The capability to move between versions introduces another logical use of GoldenGate: upgrading to new releases. GoldenGate can replicate seamlessly from server to server or locally and can be used to duplicate a database onto a new version using existing processing configurations.
For instance, if GoldenGate is used to replicate data between a 10g database and another 10g database, an upgrade is as simple as stopping replication to the target system temporarily, upgrading to 11g, then starting replication again. GoldenGate operates outside of the data dictionary and can seamlessly work between these versions. The same goes for moving to another server or even to another operating system.
Multiple extracts and replicats can be easily configured to pull development data and merge it with production tables. Alternatively development data can be pulled from multiple locations, or development and production data can be pulled from their respective databases and merged into a new environment. Whichever way you choose, the configurations for the extracts and replicats can be re-used to perform these operations on a regular basis.
Some 3rd party utilities only allow certain database platforms. If you have a 3rd party application which is only designed to run on MySQL or SQL Server for instance, the data from this system can be send to an Oracle database for reporting or historical record keeping. On some 3rd party utilities it may even be possible to integrate data from other systems into the 3rd party database. With Java connectors, it is even possible to load data into NoSQL options like MongoDB or Riak with the right coding.
Many companies have started using SharePoint or other portal tools for their corporate infrastructure. Using GoldenGate, information from financial, customer, HR, or other databases can easily be integrated into the company portal no matter which server houses the SharePoint database.
Using GoldenGate, it is possible to migrate data from trouble ticketing systems over to monitoring environments. For instance, if your company uses a ticketing tool to receive trouble tickets on a customer-facing application and a monitoring environment for IT personnel, GoldenGate can act as a messaging system by copying ticket information into the monitoring environment. Alternatively the flow could be reversed, and monitoring information could be used to supply extra information on tickets.
The central component to many distributed systems, MDM is becoming more and more popular in large corporate environments. MDM solutions are central databases which hold key corporate data in an attempt to always ensure accurate information across distributed environments. For instance, if a company makes use of five different databases and applications which always requires information about employees, an MDM environment could be a central aggregation point for employee data which can then be used in the external environments.

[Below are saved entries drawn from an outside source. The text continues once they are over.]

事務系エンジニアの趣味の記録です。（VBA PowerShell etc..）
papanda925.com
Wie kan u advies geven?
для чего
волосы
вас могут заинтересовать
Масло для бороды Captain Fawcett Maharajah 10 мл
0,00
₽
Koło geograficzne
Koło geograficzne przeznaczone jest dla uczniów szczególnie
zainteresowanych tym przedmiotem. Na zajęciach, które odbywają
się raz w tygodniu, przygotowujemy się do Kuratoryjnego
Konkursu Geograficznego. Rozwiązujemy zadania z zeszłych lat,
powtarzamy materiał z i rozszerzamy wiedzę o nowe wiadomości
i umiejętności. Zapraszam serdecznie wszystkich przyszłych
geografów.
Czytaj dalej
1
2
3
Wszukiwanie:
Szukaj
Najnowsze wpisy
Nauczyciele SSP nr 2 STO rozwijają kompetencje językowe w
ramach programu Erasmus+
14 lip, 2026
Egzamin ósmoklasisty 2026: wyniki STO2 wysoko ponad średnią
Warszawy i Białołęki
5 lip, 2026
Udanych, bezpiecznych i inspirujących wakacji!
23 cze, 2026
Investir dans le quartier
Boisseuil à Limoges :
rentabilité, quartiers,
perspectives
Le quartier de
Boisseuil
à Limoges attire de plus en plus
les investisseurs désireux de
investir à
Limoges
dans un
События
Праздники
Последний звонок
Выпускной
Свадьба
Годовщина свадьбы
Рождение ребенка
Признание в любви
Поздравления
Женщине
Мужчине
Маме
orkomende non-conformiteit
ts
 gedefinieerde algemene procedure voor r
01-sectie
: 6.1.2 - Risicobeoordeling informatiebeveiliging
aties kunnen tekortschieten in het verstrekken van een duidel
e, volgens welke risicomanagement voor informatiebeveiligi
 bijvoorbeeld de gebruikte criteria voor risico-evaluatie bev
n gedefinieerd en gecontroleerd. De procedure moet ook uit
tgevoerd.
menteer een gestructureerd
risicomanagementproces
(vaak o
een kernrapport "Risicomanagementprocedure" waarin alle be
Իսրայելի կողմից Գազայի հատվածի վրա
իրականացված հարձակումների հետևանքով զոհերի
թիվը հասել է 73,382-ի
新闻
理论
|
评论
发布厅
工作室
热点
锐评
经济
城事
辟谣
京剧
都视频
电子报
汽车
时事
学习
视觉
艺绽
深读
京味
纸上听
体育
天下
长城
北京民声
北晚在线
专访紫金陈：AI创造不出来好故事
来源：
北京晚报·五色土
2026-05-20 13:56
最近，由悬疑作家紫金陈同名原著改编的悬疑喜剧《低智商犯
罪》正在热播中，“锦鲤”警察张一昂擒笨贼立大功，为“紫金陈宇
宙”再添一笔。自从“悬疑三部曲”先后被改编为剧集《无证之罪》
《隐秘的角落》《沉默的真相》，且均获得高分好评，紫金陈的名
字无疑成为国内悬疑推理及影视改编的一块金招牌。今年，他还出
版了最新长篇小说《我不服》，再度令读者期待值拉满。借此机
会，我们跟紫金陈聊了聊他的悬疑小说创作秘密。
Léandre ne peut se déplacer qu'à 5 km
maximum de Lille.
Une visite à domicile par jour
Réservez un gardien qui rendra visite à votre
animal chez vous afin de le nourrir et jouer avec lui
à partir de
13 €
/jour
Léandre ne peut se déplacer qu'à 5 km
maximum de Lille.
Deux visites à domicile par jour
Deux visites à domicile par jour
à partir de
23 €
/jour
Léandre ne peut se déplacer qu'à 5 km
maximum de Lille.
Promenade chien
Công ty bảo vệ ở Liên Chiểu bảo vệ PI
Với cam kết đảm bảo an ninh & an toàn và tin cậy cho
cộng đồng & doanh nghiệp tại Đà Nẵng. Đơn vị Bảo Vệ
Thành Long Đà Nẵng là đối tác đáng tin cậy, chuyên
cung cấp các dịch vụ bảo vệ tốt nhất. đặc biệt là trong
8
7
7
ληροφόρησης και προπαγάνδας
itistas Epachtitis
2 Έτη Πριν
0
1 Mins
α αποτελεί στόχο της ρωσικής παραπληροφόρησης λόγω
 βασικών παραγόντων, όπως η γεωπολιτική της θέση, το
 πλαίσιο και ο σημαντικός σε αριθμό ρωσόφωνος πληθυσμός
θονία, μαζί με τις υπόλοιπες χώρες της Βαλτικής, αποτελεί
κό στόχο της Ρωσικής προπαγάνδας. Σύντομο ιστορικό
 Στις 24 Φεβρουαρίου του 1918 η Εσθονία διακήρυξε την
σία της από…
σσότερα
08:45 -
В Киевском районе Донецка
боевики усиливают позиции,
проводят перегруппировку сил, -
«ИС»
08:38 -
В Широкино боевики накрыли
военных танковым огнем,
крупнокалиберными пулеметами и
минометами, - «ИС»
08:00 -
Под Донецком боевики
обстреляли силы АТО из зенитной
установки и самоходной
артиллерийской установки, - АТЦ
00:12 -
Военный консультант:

In these types of setups, GoldenGate can be used both for supplying MDM data into other databases and for loading MDM data. Data pumps from the MDM central repository can spread information to all subscribing databases, and applicable information from databases in the enterprise can ship information to MDM for central storage.
Oracle GoldenGate 11g is poised to make big changes in the way data is moved between environments. While replication has existed for a long time, GoldenGate is the first highly available real-time replication tool with full heterogeneous support across many platforms. With the extensible extract/replicat design it is easy to deploy and reuse on many different systems for many needs. While there are many other viable replication options out there, Oracle GoldenGate is a very strong contender for enterprise usage.